Something was piercing through my heart, but it was not sharp. An acute pain. It’s a stone that will stay there forever making me feel heavy. I was sitting there in the middle of the gallery — crying. How is it that art sometimes makes you feel like everything around you is collapsing and even if you happen to survive this avalanche, it most definitely will not be unscathed?
Over the years, many have also considered Wendy (from Peter Pan) as a mother figure to Peter Pan. Speaking about how women are considered mother figures, Deb elaborates, “It is strange that this belief does not stop us from committing crimes against them.”
Whenever I feel like things are getting too much and I want to cry, I read a book, watch a movie or choose an outlet that will stir every emotion within and let me flow my heart out.

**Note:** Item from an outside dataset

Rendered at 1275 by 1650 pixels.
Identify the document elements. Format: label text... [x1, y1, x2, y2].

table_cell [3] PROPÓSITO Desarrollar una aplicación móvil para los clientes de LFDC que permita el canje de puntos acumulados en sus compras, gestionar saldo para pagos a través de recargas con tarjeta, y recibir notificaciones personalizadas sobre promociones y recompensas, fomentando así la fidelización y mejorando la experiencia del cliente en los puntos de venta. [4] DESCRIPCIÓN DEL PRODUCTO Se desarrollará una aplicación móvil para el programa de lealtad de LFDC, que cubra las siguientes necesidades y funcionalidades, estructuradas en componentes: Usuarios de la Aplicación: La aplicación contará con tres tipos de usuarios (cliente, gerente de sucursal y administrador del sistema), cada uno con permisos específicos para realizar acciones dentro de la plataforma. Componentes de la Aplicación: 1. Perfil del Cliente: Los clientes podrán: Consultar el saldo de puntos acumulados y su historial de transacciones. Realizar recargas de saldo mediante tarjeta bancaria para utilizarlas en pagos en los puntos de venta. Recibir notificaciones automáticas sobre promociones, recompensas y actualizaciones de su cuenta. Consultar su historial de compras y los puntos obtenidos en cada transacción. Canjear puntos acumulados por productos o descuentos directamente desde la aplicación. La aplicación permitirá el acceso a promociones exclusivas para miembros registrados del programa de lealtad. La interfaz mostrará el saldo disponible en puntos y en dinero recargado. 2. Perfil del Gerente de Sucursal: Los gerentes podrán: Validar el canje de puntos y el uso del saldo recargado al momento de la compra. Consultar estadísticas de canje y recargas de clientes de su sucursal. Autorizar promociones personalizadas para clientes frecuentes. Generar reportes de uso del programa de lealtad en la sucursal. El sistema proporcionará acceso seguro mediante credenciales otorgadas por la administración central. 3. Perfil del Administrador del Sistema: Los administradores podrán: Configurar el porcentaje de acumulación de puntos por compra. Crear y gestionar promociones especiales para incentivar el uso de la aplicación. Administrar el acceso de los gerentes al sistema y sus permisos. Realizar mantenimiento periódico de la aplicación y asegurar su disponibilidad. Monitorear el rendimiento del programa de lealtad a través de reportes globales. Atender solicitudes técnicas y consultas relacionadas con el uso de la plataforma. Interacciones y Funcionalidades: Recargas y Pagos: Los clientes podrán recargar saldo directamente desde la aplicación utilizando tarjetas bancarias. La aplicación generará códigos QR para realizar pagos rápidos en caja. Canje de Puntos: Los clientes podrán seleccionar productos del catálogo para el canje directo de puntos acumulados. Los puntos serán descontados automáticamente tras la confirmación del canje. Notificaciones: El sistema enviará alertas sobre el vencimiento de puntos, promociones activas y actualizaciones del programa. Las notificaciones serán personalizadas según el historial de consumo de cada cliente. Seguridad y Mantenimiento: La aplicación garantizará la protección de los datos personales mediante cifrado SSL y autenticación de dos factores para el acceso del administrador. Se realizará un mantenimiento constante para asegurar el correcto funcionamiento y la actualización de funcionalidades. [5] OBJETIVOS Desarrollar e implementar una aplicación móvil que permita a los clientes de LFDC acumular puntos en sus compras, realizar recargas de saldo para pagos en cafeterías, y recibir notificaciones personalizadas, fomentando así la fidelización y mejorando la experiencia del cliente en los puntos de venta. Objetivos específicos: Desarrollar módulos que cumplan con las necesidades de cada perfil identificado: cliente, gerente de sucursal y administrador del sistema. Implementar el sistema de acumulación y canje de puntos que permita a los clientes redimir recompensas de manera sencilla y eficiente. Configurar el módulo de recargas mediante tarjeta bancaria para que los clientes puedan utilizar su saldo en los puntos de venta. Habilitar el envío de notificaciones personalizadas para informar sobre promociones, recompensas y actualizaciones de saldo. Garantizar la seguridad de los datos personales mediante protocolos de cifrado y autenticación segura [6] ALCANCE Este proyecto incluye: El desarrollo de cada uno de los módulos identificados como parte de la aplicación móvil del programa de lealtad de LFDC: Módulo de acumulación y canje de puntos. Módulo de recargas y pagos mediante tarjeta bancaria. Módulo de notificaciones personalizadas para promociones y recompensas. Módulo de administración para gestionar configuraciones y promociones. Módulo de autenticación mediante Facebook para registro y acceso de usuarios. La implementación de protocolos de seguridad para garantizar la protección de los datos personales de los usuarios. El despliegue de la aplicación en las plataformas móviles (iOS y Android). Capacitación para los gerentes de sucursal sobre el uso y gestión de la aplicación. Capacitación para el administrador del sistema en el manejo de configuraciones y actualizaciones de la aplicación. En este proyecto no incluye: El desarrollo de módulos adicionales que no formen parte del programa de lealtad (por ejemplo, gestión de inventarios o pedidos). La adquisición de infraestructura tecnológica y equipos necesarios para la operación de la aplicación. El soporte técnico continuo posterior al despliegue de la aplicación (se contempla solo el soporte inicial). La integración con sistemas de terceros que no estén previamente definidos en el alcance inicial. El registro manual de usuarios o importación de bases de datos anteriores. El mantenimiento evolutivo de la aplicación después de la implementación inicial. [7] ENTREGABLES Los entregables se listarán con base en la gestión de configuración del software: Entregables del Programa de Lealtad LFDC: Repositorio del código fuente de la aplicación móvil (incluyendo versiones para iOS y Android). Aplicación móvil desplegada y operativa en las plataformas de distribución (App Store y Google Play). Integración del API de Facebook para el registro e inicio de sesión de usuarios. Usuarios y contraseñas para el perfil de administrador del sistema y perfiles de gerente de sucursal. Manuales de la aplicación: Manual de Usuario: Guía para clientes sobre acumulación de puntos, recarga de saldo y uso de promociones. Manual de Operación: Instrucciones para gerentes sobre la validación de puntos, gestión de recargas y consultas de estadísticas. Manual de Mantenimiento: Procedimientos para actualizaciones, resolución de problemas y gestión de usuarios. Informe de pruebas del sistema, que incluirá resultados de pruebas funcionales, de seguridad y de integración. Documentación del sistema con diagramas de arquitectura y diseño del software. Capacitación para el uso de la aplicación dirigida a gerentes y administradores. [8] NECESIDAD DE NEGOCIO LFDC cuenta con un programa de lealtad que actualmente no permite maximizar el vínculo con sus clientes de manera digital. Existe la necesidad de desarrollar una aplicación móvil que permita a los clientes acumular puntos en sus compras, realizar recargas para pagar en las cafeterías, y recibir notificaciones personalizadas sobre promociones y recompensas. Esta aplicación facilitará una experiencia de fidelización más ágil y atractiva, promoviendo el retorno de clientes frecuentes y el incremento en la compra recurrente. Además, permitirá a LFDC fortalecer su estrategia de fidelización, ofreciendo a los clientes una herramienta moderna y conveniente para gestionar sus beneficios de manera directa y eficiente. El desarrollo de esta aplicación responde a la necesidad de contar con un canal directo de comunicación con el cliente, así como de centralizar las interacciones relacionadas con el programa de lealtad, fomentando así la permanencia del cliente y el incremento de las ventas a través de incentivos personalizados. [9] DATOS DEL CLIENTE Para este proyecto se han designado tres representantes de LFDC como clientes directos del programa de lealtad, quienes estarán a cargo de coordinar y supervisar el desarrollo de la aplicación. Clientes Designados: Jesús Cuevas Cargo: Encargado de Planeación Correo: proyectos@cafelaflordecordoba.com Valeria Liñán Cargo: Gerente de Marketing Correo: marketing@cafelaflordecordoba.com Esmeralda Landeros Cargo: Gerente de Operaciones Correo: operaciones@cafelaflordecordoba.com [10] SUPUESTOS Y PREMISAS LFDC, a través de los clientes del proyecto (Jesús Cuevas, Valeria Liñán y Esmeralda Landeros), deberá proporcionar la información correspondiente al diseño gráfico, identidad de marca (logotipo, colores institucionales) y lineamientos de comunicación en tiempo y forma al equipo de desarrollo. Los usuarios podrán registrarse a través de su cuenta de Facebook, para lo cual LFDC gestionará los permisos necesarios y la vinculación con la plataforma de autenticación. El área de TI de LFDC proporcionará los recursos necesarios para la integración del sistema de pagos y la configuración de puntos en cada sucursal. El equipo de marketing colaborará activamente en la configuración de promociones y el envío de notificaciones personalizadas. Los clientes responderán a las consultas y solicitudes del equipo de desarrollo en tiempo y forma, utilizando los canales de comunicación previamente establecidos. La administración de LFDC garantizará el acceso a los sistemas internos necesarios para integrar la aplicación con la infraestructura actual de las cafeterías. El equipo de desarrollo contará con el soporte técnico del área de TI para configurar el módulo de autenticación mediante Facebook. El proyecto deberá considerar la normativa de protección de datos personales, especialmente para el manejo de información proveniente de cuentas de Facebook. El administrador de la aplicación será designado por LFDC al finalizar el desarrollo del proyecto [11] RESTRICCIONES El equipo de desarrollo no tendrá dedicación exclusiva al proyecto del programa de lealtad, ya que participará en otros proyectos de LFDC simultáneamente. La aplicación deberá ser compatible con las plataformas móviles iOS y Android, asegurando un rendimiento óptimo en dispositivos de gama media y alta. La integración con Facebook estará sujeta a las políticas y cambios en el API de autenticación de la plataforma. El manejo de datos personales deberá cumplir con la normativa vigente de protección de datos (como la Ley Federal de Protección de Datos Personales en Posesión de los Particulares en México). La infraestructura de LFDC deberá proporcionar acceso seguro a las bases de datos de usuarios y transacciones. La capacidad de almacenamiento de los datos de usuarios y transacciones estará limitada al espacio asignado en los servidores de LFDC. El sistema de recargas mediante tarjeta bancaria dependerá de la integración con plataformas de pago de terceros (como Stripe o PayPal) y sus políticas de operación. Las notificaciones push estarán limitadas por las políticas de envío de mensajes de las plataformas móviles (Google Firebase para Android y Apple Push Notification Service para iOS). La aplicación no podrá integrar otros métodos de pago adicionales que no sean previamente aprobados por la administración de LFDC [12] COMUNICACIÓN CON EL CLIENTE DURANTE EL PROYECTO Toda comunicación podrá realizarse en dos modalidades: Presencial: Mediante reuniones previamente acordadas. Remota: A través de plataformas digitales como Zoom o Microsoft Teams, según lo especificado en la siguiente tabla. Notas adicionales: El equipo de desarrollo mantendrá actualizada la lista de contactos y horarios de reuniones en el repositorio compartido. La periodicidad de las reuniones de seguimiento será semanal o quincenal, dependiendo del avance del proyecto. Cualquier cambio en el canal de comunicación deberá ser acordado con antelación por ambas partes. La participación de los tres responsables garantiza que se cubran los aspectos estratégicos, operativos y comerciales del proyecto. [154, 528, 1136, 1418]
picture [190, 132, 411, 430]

However, I can connect and tap my emotions because I have the means to access those art forms. And art is not accessible to all.
People around the world are living lives that are insufferable and tiring. People need a form of expression to understand what is that they feel. Something that constricts their breath. Something that tells them that their harsh lives are not just their lived realities.
As the artist himself puts it, “Through this, I wanted to address the absurdity of the world we live in.”
Maybe Rajesh Deb’s art wasn’t as grim as I made it out to be. Maybe it was about resistance despite hopelessness. Maybe it was also about freedom despite entrapment. Whatever it was, you will have to decide for yourself.
If you happen to visit the show at Triveni Kala Sangam (end on 16th April), please read this. View all the art pieces, make your own opinion, reflect for a while and then read this in the gallery. A whole new perspective is waiting for you. But if in case, you are unable to view the show, a glimpse of his work is available on Artsy.